[start Provided data]

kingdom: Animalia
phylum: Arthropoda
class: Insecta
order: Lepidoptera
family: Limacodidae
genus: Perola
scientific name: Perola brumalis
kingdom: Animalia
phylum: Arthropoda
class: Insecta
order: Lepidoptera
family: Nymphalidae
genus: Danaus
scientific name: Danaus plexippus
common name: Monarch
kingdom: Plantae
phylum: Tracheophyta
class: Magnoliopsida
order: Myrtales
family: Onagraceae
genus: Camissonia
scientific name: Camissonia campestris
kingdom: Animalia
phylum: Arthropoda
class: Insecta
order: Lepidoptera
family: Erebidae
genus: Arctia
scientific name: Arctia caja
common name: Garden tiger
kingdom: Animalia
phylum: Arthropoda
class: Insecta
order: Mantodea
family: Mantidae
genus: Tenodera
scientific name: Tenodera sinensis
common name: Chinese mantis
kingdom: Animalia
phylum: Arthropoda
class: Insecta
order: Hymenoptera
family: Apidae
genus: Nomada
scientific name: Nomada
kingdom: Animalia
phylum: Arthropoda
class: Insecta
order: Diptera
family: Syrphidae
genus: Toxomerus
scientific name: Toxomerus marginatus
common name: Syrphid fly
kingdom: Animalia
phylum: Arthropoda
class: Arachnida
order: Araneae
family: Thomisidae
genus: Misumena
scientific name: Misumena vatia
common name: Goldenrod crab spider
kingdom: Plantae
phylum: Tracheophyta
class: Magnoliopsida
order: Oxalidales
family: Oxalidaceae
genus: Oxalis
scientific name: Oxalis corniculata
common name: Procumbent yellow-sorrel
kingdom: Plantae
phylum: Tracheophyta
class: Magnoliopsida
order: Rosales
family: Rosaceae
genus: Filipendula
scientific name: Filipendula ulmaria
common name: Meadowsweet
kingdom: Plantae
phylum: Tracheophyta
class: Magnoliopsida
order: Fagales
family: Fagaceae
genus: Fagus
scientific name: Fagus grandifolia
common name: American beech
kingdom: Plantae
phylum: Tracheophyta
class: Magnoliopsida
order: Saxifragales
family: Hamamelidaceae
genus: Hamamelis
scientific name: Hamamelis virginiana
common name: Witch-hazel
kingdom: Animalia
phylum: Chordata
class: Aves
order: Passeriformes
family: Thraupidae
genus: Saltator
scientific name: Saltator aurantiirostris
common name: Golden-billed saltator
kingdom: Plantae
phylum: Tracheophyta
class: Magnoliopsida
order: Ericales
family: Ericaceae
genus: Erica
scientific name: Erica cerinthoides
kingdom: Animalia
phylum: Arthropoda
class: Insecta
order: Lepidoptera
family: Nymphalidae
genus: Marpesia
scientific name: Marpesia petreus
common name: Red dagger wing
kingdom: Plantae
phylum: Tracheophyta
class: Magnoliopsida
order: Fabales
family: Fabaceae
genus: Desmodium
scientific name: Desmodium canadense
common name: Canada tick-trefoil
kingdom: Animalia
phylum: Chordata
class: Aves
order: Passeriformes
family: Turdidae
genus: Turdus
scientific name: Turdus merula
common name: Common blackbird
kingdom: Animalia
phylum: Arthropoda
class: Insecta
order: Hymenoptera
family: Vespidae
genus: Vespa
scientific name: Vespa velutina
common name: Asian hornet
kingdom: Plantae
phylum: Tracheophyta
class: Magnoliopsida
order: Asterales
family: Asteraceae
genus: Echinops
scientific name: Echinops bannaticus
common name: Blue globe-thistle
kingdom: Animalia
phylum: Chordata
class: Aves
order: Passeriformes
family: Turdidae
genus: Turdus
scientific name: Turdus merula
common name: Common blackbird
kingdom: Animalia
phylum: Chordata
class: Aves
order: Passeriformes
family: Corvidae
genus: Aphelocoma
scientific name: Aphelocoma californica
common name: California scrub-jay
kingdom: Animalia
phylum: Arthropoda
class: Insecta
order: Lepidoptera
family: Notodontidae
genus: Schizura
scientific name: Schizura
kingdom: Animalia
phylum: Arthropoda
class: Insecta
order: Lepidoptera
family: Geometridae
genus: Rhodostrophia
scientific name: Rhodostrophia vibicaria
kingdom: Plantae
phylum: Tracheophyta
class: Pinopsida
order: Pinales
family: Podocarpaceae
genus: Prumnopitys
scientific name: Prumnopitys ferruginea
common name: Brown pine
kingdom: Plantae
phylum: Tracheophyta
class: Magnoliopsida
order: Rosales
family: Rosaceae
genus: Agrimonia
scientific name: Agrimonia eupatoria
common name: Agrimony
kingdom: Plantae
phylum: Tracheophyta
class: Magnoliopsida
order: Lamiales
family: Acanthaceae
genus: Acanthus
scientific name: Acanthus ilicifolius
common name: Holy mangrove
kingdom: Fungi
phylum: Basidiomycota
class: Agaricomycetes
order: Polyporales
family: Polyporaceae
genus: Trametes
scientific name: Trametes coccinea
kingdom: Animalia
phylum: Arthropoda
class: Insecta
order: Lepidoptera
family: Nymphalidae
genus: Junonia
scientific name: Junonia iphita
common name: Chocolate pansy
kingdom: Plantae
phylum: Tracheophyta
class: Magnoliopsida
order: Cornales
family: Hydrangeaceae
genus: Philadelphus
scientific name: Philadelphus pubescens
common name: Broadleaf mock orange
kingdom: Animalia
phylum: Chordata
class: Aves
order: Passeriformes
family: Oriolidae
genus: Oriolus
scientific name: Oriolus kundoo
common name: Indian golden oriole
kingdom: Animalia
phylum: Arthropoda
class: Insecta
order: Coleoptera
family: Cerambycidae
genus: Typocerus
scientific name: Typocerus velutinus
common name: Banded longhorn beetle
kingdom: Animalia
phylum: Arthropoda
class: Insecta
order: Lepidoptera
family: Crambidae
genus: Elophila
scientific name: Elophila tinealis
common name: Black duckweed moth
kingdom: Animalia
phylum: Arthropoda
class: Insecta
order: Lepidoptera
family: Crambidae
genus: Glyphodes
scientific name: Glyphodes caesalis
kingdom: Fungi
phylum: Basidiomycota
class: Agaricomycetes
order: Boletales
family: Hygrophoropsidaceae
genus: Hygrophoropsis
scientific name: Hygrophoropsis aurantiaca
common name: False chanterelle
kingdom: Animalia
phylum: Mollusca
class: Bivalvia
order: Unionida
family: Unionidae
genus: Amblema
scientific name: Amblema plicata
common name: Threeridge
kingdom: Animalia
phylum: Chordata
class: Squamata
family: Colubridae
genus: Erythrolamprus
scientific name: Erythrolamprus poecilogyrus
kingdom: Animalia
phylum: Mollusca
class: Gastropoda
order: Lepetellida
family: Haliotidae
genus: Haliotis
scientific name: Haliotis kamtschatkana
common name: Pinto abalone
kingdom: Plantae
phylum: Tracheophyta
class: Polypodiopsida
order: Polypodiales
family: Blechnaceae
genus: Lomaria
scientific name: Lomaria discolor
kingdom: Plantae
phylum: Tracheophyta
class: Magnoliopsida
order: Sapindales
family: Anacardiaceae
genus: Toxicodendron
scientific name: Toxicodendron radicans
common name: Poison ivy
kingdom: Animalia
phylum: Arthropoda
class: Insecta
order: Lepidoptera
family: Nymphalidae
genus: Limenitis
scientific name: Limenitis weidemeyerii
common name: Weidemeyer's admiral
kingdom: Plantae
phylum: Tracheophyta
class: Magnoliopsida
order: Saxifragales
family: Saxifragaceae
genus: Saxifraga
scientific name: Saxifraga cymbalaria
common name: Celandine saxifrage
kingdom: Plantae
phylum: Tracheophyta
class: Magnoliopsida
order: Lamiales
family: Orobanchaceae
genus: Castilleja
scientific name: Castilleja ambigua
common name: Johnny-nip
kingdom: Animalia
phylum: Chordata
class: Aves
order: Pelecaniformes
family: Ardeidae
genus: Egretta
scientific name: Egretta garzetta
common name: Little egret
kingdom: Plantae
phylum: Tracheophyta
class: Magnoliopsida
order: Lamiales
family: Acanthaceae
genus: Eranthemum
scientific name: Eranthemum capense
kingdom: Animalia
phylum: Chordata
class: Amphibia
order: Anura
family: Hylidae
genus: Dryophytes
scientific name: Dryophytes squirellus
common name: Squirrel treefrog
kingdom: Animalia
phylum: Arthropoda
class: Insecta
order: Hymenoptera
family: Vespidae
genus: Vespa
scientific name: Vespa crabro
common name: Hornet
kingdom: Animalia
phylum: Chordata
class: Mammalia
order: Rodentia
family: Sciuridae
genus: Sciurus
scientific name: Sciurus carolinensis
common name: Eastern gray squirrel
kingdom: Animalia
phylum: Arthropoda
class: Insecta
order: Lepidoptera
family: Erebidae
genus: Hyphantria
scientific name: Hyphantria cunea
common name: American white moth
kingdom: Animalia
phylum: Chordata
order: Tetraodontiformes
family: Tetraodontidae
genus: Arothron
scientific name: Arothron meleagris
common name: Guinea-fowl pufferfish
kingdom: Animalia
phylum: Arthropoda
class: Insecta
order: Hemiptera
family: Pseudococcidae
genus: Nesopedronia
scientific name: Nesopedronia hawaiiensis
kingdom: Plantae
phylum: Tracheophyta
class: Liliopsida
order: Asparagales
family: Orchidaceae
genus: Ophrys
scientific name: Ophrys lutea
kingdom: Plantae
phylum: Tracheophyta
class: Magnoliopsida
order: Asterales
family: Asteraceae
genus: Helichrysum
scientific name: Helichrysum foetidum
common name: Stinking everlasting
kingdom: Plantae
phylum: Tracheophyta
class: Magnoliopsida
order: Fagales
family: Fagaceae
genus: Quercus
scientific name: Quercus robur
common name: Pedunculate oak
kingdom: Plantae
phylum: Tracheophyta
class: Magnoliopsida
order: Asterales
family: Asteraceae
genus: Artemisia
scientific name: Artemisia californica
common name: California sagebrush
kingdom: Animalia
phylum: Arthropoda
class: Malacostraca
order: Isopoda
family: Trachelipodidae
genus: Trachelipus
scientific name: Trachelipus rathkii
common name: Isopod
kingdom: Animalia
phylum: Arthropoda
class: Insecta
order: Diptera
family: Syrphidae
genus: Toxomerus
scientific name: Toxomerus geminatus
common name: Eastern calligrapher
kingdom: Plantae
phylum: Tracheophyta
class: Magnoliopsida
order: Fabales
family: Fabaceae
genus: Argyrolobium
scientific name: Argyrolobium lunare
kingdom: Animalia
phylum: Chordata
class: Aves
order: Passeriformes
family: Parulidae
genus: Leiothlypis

[end Provided data]

> **Task to carry out**
Copy the records above, starting at their first line and ending with the line that contains "scientific name: Saltator aurantiirostris". Include both of these lines and nothing outside that span.

> **Result**
kingdom: Animalia
phylum: Arthropoda
class: Insecta
order: Lepidoptera
family: Limacodidae
genus: Perola
scientific name: Perola brumalis
kingdom: Animalia
phylum: Arthropoda
class: Insecta
order: Lepidoptera
family: Nymphalidae
genus: Danaus
scientific name: Danaus plexippus
common name: Monarch
kingdom: Plantae
phylum: Tracheophyta
class: Magnoliopsida
order: Myrtales
family: Onagraceae
genus: Camissonia
scientific name: Camissonia campestris
kingdom: Animalia
phylum: Arthropoda
class: Insecta
order: Lepidoptera
family: Erebidae
genus: Arctia
scientific name: Arctia caja
common name: Garden tiger
kingdom: Animalia
phylum: Arthropoda
class: Insecta
order: Mantodea
family: Mantidae
genus: Tenodera
scientific name: Tenodera sinensis
common name: Chinese mantis
kingdom: Animalia
phylum: Arthropoda
class: Insecta
order: Hymenoptera
family: Apidae
genus: Nomada
scientific name: Nomada
kingdom: Animalia
phylum: Arthropoda
class: Insecta
order: Diptera
family: Syrphidae
genus: Toxomerus
scientific name: Toxomerus marginatus
common name: Syrphid fly
kingdom: Animalia
phylum: Arthropoda
class: Arachnida
order: Araneae
family: Thomisidae
genus: Misumena
scientific name: Misumena vatia
common name: Goldenrod crab spider
kingdom: Plantae
phylum: Tracheophyta
class: Magnoliopsida
order: Oxalidales
family: Oxalidaceae
genus: Oxalis
scientific name: Oxalis corniculata
common name: Procumbent yellow-sorrel
kingdom: Plantae
phylum: Tracheophyta
class: Magnoliopsida
order: Rosales
family: Rosaceae
genus: Filipendula
scientific name: Filipendula ulmaria
common name: Meadowsweet
kingdom: Plantae
phylum: Tracheophyta
class: Magnoliopsida
order: Fagales
family: Fagaceae
genus: Fagus
scientific name: Fagus grandifolia
common name: American beech
kingdom: Plantae
phylum: Tracheophyta
class: Magnoliopsida
order: Saxifragales
family: Hamamelidaceae
genus: Hamamelis
scientific name: Hamamelis virginiana
common name: Witch-hazel
kingdom: Animalia
phylum: Chordata
class: Aves
order: Passeriformes
family: Thraupidae
genus: Saltator
scientific name: Saltator aurantiirostris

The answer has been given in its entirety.